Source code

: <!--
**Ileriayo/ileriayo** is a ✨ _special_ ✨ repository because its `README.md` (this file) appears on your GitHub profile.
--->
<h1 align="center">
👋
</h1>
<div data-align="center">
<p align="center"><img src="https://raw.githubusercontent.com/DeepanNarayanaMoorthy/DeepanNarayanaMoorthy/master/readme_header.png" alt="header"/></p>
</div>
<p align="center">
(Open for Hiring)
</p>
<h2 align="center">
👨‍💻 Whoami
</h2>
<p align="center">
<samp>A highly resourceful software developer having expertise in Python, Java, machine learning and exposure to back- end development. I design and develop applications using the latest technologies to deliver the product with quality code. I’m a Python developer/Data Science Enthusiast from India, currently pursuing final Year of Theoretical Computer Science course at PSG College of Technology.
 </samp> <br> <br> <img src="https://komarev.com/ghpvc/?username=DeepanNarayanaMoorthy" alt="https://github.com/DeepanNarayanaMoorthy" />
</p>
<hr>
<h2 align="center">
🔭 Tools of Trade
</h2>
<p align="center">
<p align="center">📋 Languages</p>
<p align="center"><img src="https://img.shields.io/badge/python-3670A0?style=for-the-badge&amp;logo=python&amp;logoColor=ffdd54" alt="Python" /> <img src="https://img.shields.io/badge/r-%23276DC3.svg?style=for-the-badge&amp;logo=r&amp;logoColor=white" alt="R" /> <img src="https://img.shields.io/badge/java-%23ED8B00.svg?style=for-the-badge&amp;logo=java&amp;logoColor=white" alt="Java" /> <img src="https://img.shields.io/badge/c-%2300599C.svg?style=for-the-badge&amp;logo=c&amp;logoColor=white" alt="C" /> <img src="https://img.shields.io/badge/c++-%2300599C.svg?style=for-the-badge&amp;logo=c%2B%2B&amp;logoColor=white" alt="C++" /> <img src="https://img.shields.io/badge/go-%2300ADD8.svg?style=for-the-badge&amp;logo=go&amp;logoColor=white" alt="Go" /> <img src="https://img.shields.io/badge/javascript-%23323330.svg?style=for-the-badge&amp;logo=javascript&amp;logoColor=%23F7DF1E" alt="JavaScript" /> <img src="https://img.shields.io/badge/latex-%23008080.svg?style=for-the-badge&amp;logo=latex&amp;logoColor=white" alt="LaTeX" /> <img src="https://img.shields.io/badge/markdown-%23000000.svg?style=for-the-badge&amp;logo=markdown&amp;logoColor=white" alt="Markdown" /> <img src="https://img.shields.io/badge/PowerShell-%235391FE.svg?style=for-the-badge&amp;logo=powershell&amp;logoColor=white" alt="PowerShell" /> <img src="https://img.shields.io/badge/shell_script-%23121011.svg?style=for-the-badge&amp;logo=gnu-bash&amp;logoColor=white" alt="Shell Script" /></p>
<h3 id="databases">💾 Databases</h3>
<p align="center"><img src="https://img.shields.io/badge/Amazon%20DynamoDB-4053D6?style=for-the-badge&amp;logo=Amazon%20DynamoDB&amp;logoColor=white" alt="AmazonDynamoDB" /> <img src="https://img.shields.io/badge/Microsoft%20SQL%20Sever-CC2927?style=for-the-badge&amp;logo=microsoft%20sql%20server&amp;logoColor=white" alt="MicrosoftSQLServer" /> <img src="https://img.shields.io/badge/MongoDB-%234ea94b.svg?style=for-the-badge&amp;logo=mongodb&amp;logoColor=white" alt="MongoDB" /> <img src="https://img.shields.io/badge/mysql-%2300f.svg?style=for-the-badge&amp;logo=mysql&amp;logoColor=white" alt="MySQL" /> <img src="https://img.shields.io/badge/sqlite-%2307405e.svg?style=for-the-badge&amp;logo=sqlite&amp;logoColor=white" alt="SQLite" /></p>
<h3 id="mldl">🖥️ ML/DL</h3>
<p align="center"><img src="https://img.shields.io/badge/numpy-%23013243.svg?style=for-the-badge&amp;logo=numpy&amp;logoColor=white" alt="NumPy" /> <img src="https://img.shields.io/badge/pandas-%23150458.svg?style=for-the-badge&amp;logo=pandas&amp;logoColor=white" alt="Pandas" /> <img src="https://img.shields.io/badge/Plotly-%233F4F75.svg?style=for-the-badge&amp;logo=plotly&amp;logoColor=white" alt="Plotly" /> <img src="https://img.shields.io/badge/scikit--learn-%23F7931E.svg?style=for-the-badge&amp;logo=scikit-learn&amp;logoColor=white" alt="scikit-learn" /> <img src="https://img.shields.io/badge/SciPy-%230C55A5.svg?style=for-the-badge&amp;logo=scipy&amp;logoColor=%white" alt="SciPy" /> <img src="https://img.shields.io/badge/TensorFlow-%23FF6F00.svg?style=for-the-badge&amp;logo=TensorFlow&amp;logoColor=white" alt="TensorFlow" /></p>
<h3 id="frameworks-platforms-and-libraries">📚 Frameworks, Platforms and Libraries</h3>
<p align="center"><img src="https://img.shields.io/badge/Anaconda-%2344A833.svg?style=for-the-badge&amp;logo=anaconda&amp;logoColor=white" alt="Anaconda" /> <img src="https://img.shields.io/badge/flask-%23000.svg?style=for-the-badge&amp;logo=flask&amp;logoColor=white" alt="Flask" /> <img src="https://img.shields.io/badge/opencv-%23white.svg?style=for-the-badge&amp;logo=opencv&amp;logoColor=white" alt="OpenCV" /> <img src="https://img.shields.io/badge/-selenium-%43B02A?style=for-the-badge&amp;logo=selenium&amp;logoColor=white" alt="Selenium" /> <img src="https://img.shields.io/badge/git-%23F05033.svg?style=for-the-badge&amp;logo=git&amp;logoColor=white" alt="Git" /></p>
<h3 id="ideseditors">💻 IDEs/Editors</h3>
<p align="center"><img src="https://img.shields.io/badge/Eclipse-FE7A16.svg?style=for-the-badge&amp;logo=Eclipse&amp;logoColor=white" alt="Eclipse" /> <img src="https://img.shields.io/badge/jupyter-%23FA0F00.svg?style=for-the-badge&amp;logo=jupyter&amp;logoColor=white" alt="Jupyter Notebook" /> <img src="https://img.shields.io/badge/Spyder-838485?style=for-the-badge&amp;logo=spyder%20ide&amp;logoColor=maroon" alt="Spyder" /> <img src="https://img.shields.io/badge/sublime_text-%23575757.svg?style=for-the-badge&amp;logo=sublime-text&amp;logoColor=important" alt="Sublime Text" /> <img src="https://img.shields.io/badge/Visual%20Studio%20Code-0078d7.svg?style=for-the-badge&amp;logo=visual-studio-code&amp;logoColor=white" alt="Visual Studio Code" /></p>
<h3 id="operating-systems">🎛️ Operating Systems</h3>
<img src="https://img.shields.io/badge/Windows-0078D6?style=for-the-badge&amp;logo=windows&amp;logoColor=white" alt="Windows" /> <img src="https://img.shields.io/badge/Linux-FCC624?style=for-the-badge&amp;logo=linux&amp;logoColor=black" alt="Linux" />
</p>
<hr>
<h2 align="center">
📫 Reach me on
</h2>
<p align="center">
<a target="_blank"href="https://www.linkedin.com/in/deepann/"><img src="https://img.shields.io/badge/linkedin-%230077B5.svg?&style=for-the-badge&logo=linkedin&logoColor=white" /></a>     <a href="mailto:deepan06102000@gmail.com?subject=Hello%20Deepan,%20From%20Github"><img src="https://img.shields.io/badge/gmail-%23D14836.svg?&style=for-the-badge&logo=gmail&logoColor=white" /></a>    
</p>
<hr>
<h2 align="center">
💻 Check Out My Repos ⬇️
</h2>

== == ==

* [TASK DESCRIPTION] Copy every line that appears above, with each word kept as it is.

* [YOUR SOLUTION]
Source code

: <!--
**Ileriayo/ileriayo** is a ✨ _special_ ✨ repository because its `README.md` (this file) appears on your GitHub profile.
--->
<h1 align="center">
👋
</h1>
<div data-align="center">
<p align="center"><img src="https://raw.githubusercontent.com/DeepanNarayanaMoorthy/DeepanNarayanaMoorthy/master/readme_header.png" alt="header"/></p>
</div>
<p align="center">
(Open for Hiring)
</p>
<h2 align="center">
👨‍💻 Whoami
</h2>
<p align="center">
<samp>A highly resourceful software developer having expertise in Python, Java, machine learning and exposure to back- end development. I design and develop applications using the latest technologies to deliver the product with quality code. I’m a Python developer/Data Science Enthusiast from India, currently pursuing final Year of Theoretical Computer Science course at PSG College of Technology.
 </samp> <br> <br> <img src="https://komarev.com/ghpvc/?username=DeepanNarayanaMoorthy" alt="https://github.com/DeepanNarayanaMoorthy" />
</p>
<hr>
<h2 align="center">
🔭 Tools of Trade
</h2>
<p align="center">
<p align="center">📋 Languages</p>
<p align="center"><img src="https://img.shields.io/badge/python-3670A0?style=for-the-badge&amp;logo=python&amp;logoColor=ffdd54" alt="Python" /> <img src="https://img.shields.io/badge/r-%23276DC3.svg?style=for-the-badge&amp;logo=r&amp;logoColor=white" alt="R" /> <img src="https://img.shields.io/badge/java-%23ED8B00.svg?style=for-the-badge&amp;logo=java&amp;logoColor=white" alt="Java" /> <img src="https://img.shields.io/badge/c-%2300599C.svg?style=for-the-badge&amp;logo=c&amp;logoColor=white" alt="C" /> <img src="https://img.shields.io/badge/c++-%2300599C.svg?style=for-the-badge&amp;logo=c%2B%2B&amp;logoColor=white" alt="C++" /> <img src="https://img.shields.io/badge/go-%2300ADD8.svg?style=for-the-badge&amp;logo=go&amp;logoColor=white" alt="Go" /> <img src="https://img.shields.io/badge/javascript-%23323330.svg?style=for-the-badge&amp;logo=javascript&amp;logoColor=%23F7DF1E" alt="JavaScript" /> <img src="https://img.shields.io/badge/latex-%23008080.svg?style=for-the-badge&amp;logo=latex&amp;logoColor=white" alt="LaTeX" /> <img src="https://img.shields.io/badge/markdown-%23000000.svg?style=for-the-badge&amp;logo=markdown&amp;logoColor=white" alt="Markdown" /> <img src="https://img.shields.io/badge/PowerShell-%235391FE.svg?style=for-the-badge&amp;logo=powershell&amp;logoColor=white" alt="PowerShell" /> <img src="https://img.shields.io/badge/shell_script-%23121011.svg?style=for-the-badge&amp;logo=gnu-bash&amp;logoColor=white" alt="Shell Script" /></p>
<h3 id="databases">💾 Databases</h3>
<p align="center"><img src="https://img.shields.io/badge/Amazon%20DynamoDB-4053D6?style=for-the-badge&amp;logo=Amazon%20DynamoDB&amp;logoColor=white" alt="AmazonDynamoDB" /> <img src="https://img.shields.io/badge/Microsoft%20SQL%20Sever-CC2927?style=for-the-badge&amp;logo=microsoft%20sql%20server&amp;logoColor=white" alt="MicrosoftSQLServer" /> <img src="https://img.shields.io/badge/MongoDB-%234ea94b.svg?style=for-the-badge&amp;logo=mongodb&amp;logoColor=white" alt="MongoDB" /> <img src="https://img.shields.io/badge/mysql-%2300f.svg?style=for-the-badge&amp;logo=mysql&amp;logoColor=white" alt="MySQL" /> <img src="https://img.shields.io/badge/sqlite-%2307405e.svg?style=for-the-badge&amp;logo=sqlite&amp;logoColor=white" alt="SQLite" /></p>
<h3 id="mldl">🖥️ ML/DL</h3>
<p align="center"><img src="https://img.shields.io/badge/numpy-%23013243.svg?style=for-the-badge&amp;logo=numpy&amp;logoColor=white" alt="NumPy" /> <img src="https://img.shields.io/badge/pandas-%23150458.svg?style=for-the-badge&amp;logo=pandas&amp;logoColor=white" alt="Pandas" /> <img src="https://img.shields.io/badge/Plotly-%233F4F75.svg?style=for-the-badge&amp;logo=plotly&amp;logoColor=white" alt="Plotly" /> <img src="https://img.shields.io/badge/scikit--learn-%23F7931E.svg?style=for-the-badge&amp;logo=scikit-learn&amp;logoColor=white" alt="scikit-learn" /> <img src="https://img.shields.io/badge/SciPy-%230C55A5.svg?style=for-the-badge&amp;logo=scipy&amp;logoColor=%white" alt="SciPy" /> <img src="https://img.shields.io/badge/TensorFlow-%23FF6F00.svg?style=for-the-badge&amp;logo=TensorFlow&amp;logoColor=white" alt="TensorFlow" /></p>
<h3 id="frameworks-platforms-and-libraries">📚 Frameworks, Platforms and Libraries</h3>
<p align="center"><img src="https://img.shields.io/badge/Anaconda-%2344A833.svg?style=for-the-badge&amp;logo=anaconda&amp;logoColor=white" alt="Anaconda" /> <img src="https://img.shields.io/badge/flask-%23000.svg?style=for-the-badge&amp;logo=flask&amp;logoColor=white" alt="Flask" /> <img src="https://img.shields.io/badge/opencv-%23white.svg?style=for-the-badge&amp;logo=opencv&amp;logoColor=white" alt="OpenCV" /> <img src="https://img.shields.io/badge/-selenium-%43B02A?style=for-the-badge&amp;logo=selenium&amp;logoColor=white" alt="Selenium" /> <img src="https://img.shields.io/badge/git-%23F05033.svg?style=for-the-badge&amp;logo=git&amp;logoColor=white" alt="Git" /></p>
<h3 id="ideseditors">💻 IDEs/Editors</h3>
<p align="center"><img src="https://img.shields.io/badge/Eclipse-FE7A16.svg?style=for-the-badge&amp;logo=Eclipse&amp;logoColor=white" alt="Eclipse" /> <img src="https://img.shields.io/badge/jupyter-%23FA0F00.svg?style=for-the-badge&amp;logo=jupyter&amp;logoColor=white" alt="Jupyter Notebook" /> <img src="https://img.shields.io/badge/Spyder-838485?style=for-the-badge&amp;logo=spyder%20ide&amp;logoColor=maroon" alt="Spyder" /> <img src="https://img.shields.io/badge/sublime_text-%23575757.svg?style=for-the-badge&amp;logo=sublime-text&amp;logoColor=important" alt="Sublime Text" /> <img src="https://img.shields.io/badge/Visual%20Studio%20Code-0078d7.svg?style=for-the-badge&amp;logo=visual-studio-code&amp;logoColor=white" alt="Visual Studio Code" /></p>
<h3 id="operating-systems">🎛️ Operating Systems</h3>
<img src="https://img.shields.io/badge/Windows-0078D6?style=for-the-badge&amp;logo=windows&amp;logoColor=white" alt="Windows" /> <img src="https://img.shields.io/badge/Linux-FCC624?style=for-the-badge&amp;logo=linux&amp;logoColor=black" alt="Linux" />
</p>
<hr>
<h2 align="center">
📫 Reach me on
</h2>
<p align="center">
<a target="_blank"href="https://www.linkedin.com/in/deepann/"><img src="https://img.shields.io/badge/linkedin-%230077B5.svg?&style=for-the-badge&logo=linkedin&logoColor=white" /></a>     <a href="mailto:deepan06102000@gmail.com?subject=Hello%20Deepan,%20From%20Github"><img src="https://img.shields.io/badge/gmail-%23D14836.svg?&style=for-the-badge&logo=gmail&logoColor=white" /></a>    
</p>
<hr>
<h2 align="center">
💻 Check Out My Repos ⬇️
</h2>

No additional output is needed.